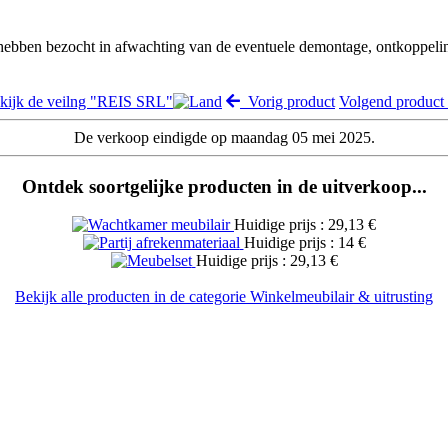
 hebben bezocht in afwachting van de eventuele demontage, ontkoppeli
kijk de veilng "REIS SRL"
Vorig product
Volgend produc
De verkoop eindigde op maandag 05 mei 2025.
Ontdek soortgelijke producten in de uitverkoop...
Huidige prijs : 29,13 €
Huidige prijs : 14 €
Huidige prijs : 29,13 €
Bekijk alle producten in de categorie Winkelmeubilair & uitrusting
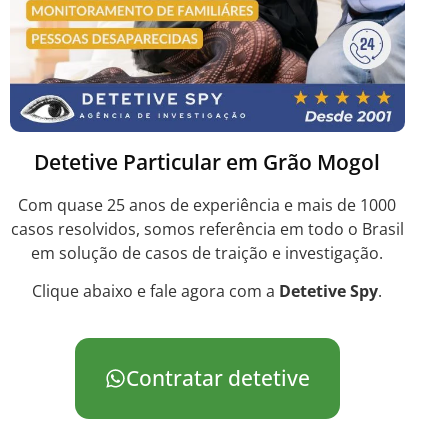
Detetive Particular em Grão Mogol
Com quase 25 anos de experiência e mais de 1000
casos resolvidos, somos referência em todo o Brasil
em solução de casos de traição e investigação.
Clique abaixo e fale agora com a
Detetive Spy
.
Contratar detetive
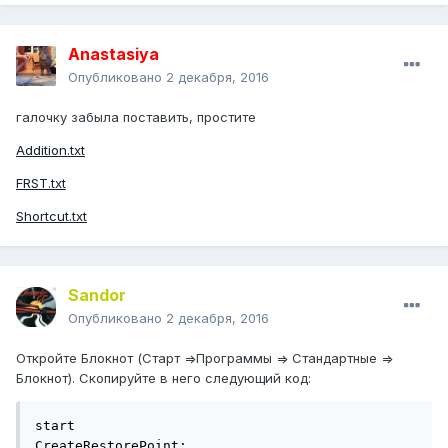
Anastasiya
Опубликовано
2 декабря, 2016
галочку забыла поставить, простите
Addition.txt
FRST.txt
Shortcut.txt
Sandor
Опубликовано
2 декабря, 2016
Откройте Блокнот (Старт =>Программы => Стандартные =>
Блокнот). Скопируйте в него следующий код:
start

CreateRestorePoint:
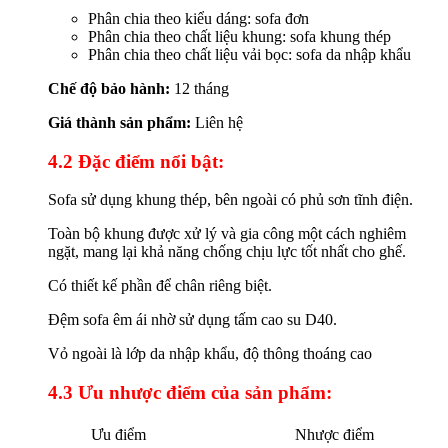
Phân chia theo kiểu dáng: sofa đơn
Phân chia theo chất liệu khung: sofa khung thép
Phân chia theo chất liệu vải bọc: sofa da nhập khẩu
Chế độ bảo hành:
12 tháng
Giá thành sản phẩm:
Liên hệ
4.2 Đặc điểm nổi bật:
Sofa sử dụng khung thép, bên ngoài có phủ sơn tĩnh điện.
Toàn bộ khung được xử lý và gia công một cách nghiêm
ngặt, mang lại khả năng chống chịu lực tốt nhất cho ghế.
Có thiết kế phần để chân riêng biệt.
Đệm sofa êm ái nhờ sử dụng tấm cao su D40.
Vỏ ngoài là lớp da nhập khẩu, độ thông thoáng cao
4.3 Ưu nhược điểm của sản phẩm:
Ưu điểm
Nhược điểm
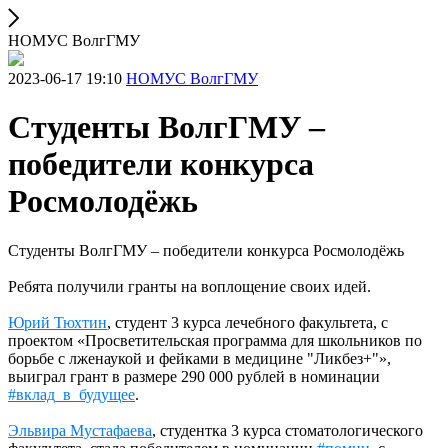
НОМУС ВолгГМУ
2023-06-17 19:10
НОМУС ВолгГМУ
Студенты ВолгГМУ –
победители конкурса
Росмолодёжь
Студенты ВолгГМУ – победители конкурса Росмолодёжь
Ребята получили гранты на воплощение своих идей.
Юрий Тюхтин
, студент 3 курса лечебного факультета, с
проектом «Просветительская программа для школьников по
борьбе с лженаукой и фейками в медицине "Ликбез+"»,
выиграл грант в размере 290 000 рублей в номинации
#вклад_в_будущее
.
Эльвира Мустафаева
, студентка 3 курса стоматологического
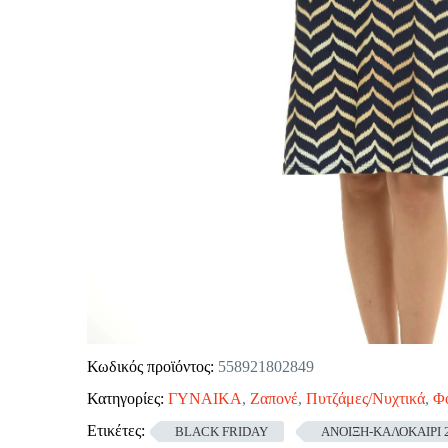
Κωδικός προϊόντος:
558921802849
Κατηγορίες:
ΓΥΝΑΙΚΑ
,
Ζαπονέ
,
Πυτζάμες/Νυχτικά
,
Φ
Ετικέτες:
BLACK FRIDAY
ΑΝΟΙΞΗ-ΚΑΛΟΚΑΙΡΙ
● ● ● ●
Your objective: With the line containing "Студенты ВолгГМУ – победители" as the first line and the last line of the listing as the final one, reproduce that span exactly, without pictures.

Worked solution:
Студенты ВолгГМУ – победители конкурса Росмолодёжь
Ребята получили гранты на воплощение своих идей.
Юрий Тюхтин
, студент 3 курса лечебного факультета, с
проектом «Просветительская программа для школьников по
борьбе с лженаукой и фейками в медицине "Ликбез+"»,
выиграл грант в размере 290 000 рублей в номинации
#вклад_в_будущее
.
Эльвира Мустафаева
, студентка 3 курса стоматологического
Κωδικός προϊόντος:
558921802849
Κατηγορίες:
ΓΥΝΑΙΚΑ
,
Ζαπονέ
,
Πυτζάμες/Νυχτικά
,
Φ
Ετικέτες:
BLACK FRIDAY
ΑΝΟΙΞΗ-ΚΑΛΟΚΑΙΡΙ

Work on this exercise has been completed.